— BEGIN DATA SECTION —
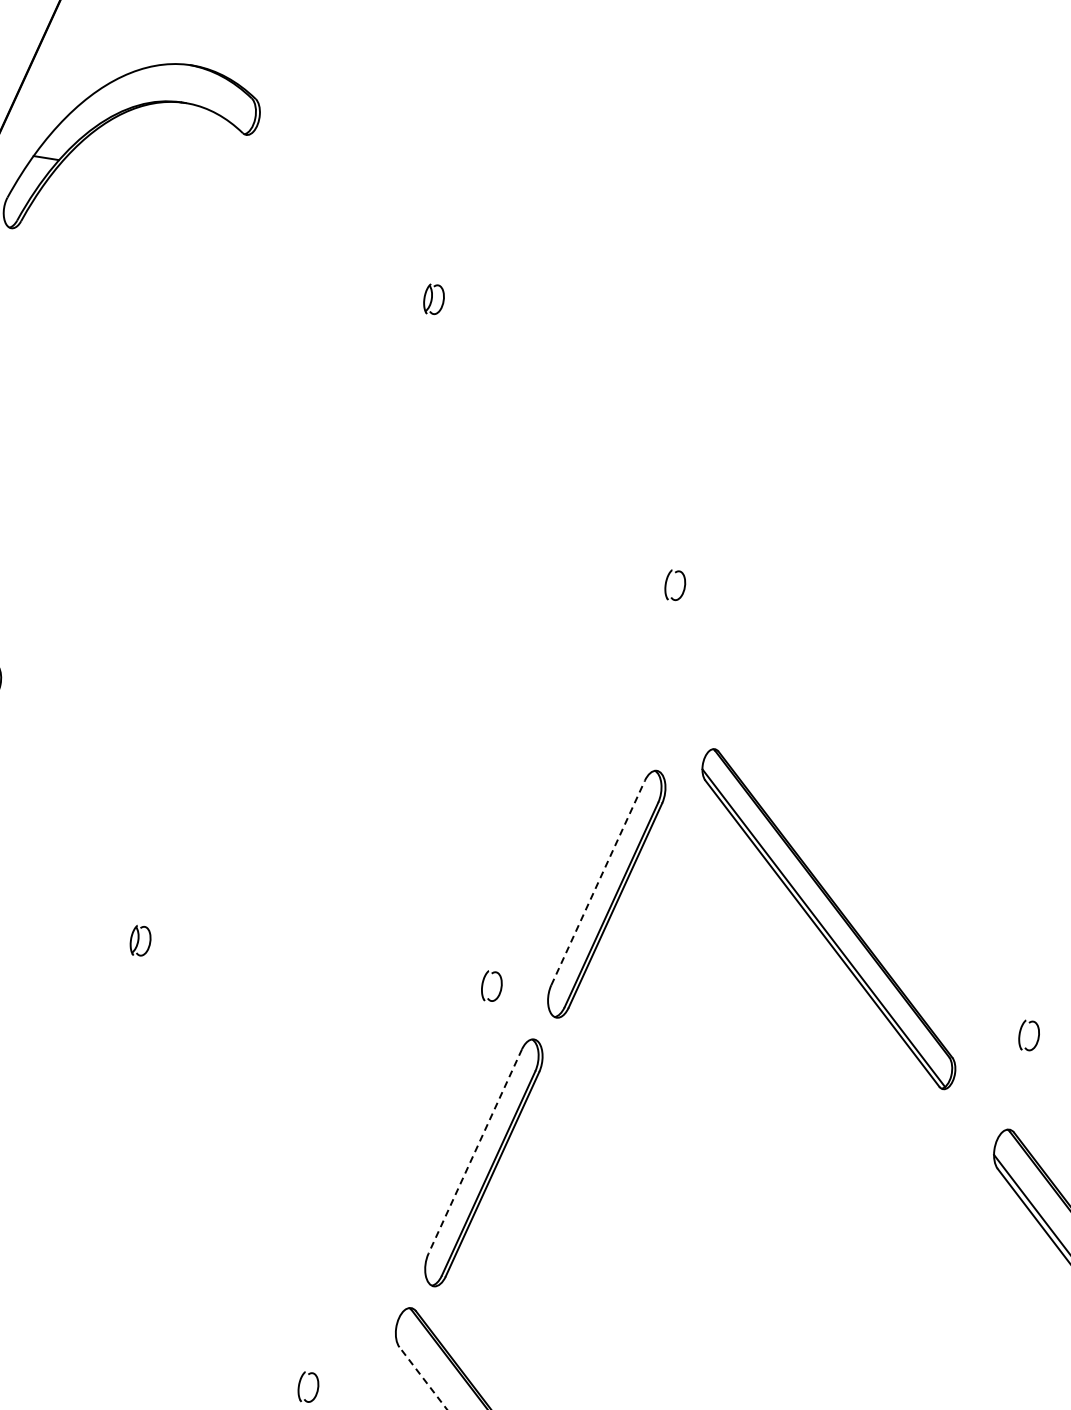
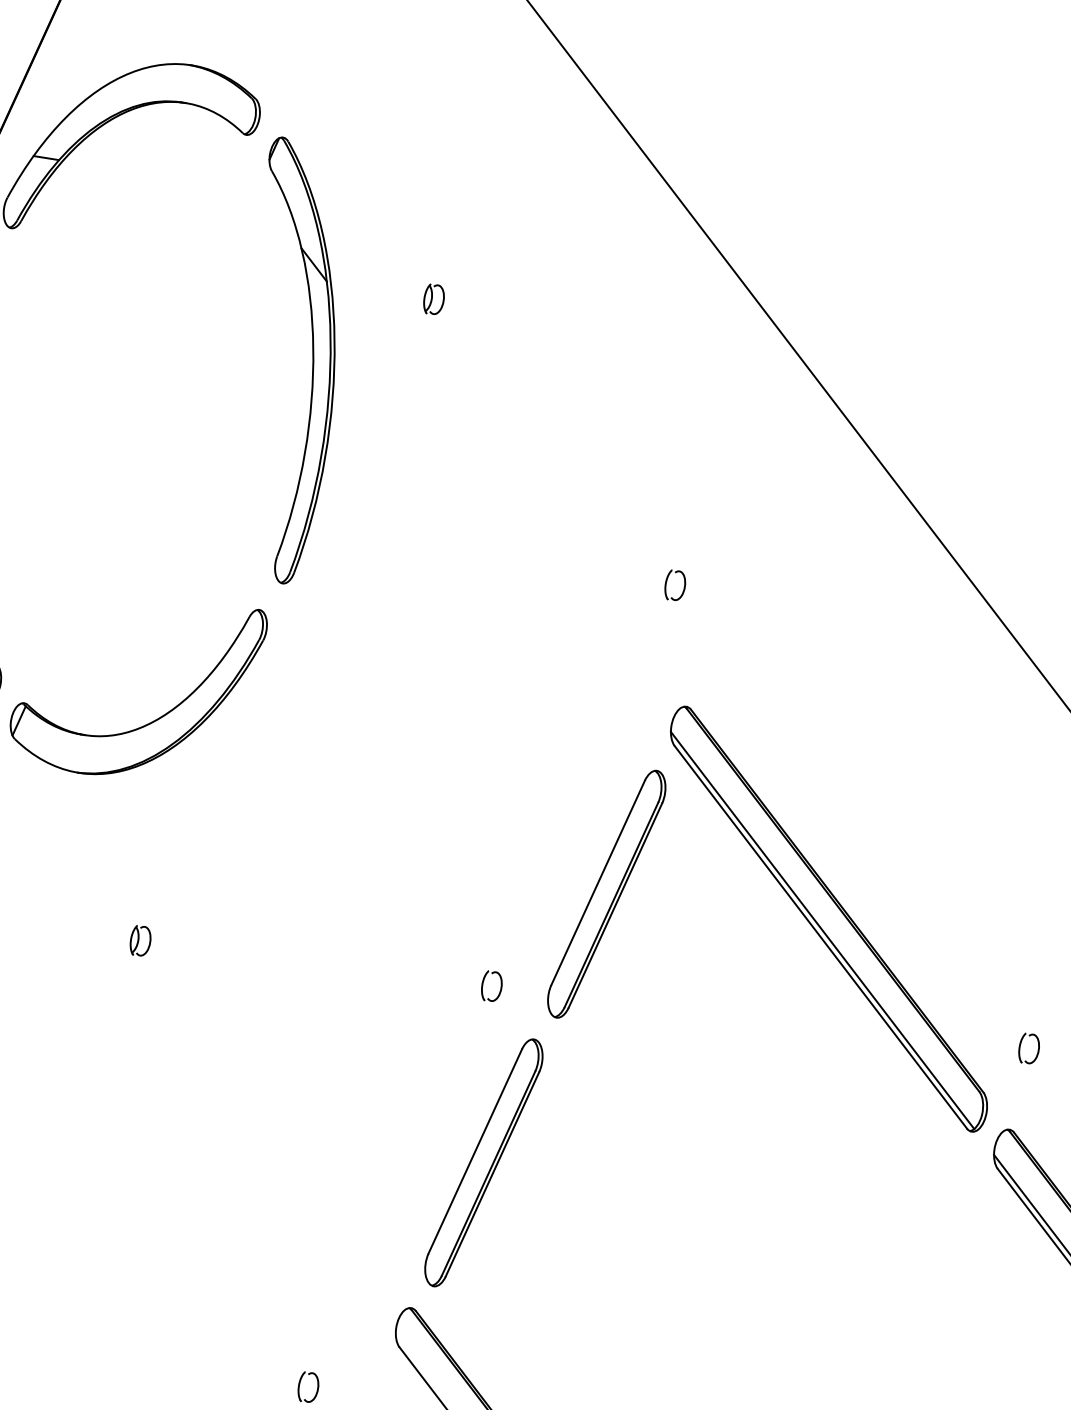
line at (797, 354): none -> present
part at (312, 360): none -> present
part at (153, 720): none -> present
line at (598, 882): dashed -> solid
part at (828, 919) size: 256x343 px -> 319x428 px
part at (1020, 1035) position: (1020, 1035) -> (1020, 1048)
line at (475, 1152): dashed -> solid
line at (423, 1378): dashed -> solid
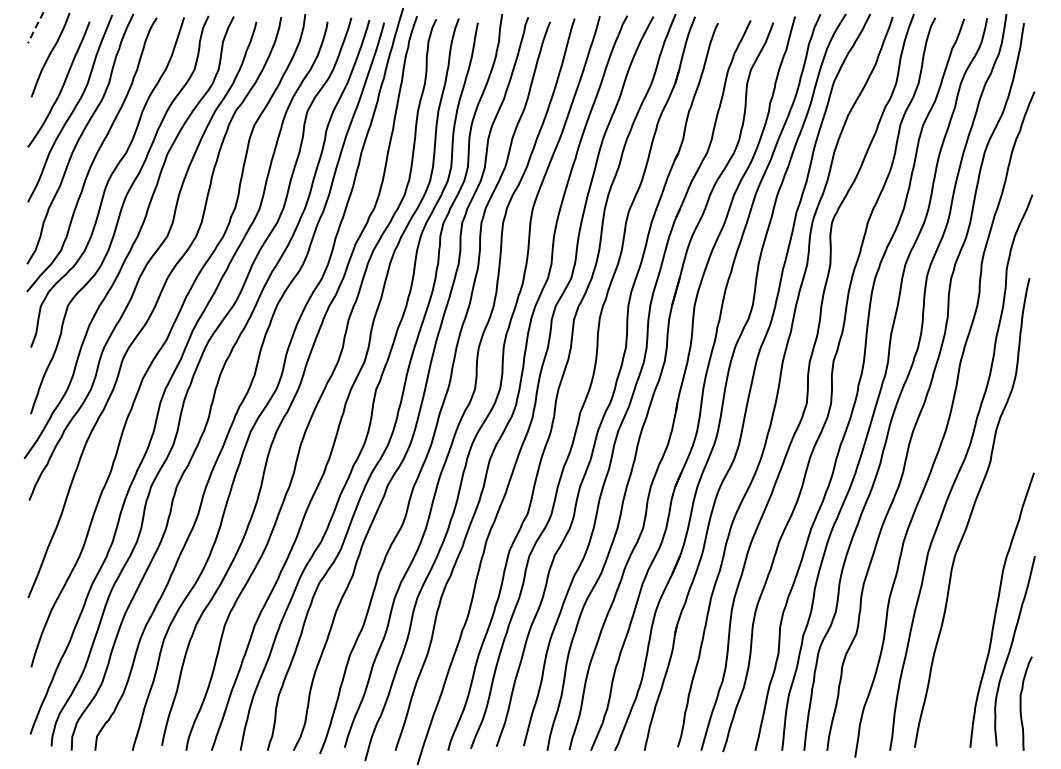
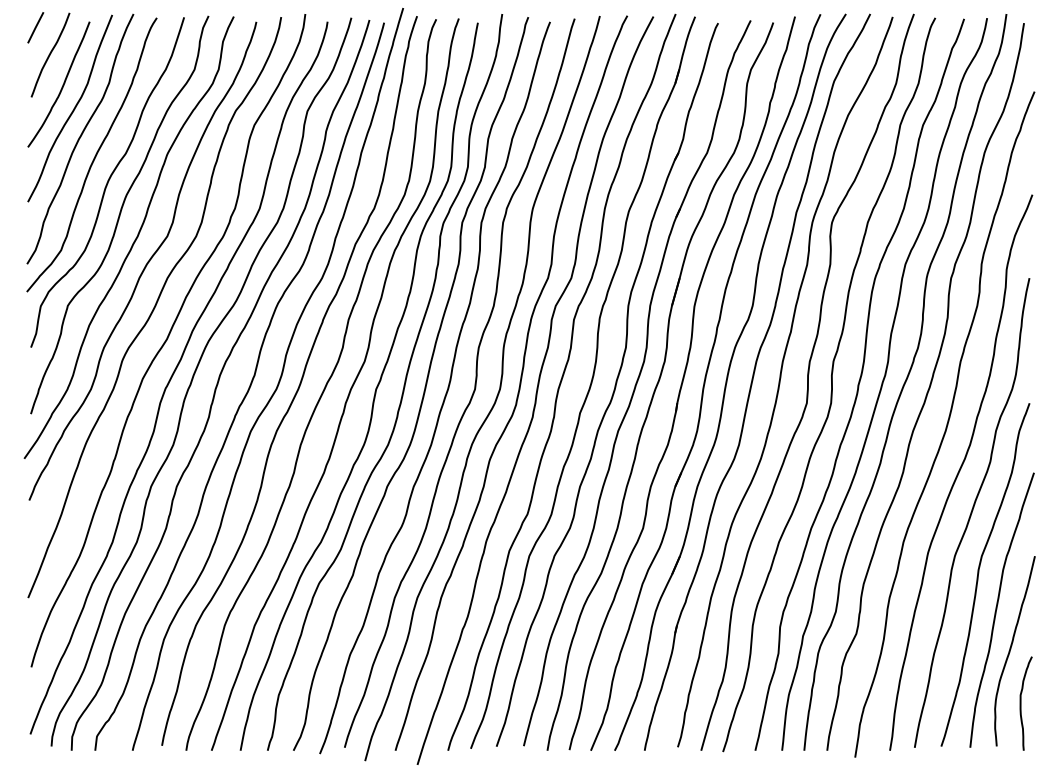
line at (35, 27): dashed -> solid
curve at (979, 573): none -> present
— END DATA SECTION —
Turn the difference lines in all the records into a JSON list of strings, one string per line, with blank lines left out. Leave the pictures out of the answer.

[
  "line at (797, 354): none -> present",
  "part at (312, 360): none -> present",
  "part at (153, 720): none -> present",
  "line at (598, 882): dashed -> solid",
  "part at (828, 919) size: 256x343 px -> 319x428 px",
  "part at (1020, 1035) position: (1020, 1035) -> (1020, 1048)",
  "line at (475, 1152): dashed -> solid",
  "line at (423, 1378): dashed -> solid",
  "line at (35, 27): dashed -> solid",
  "curve at (979, 573): none -> present"
]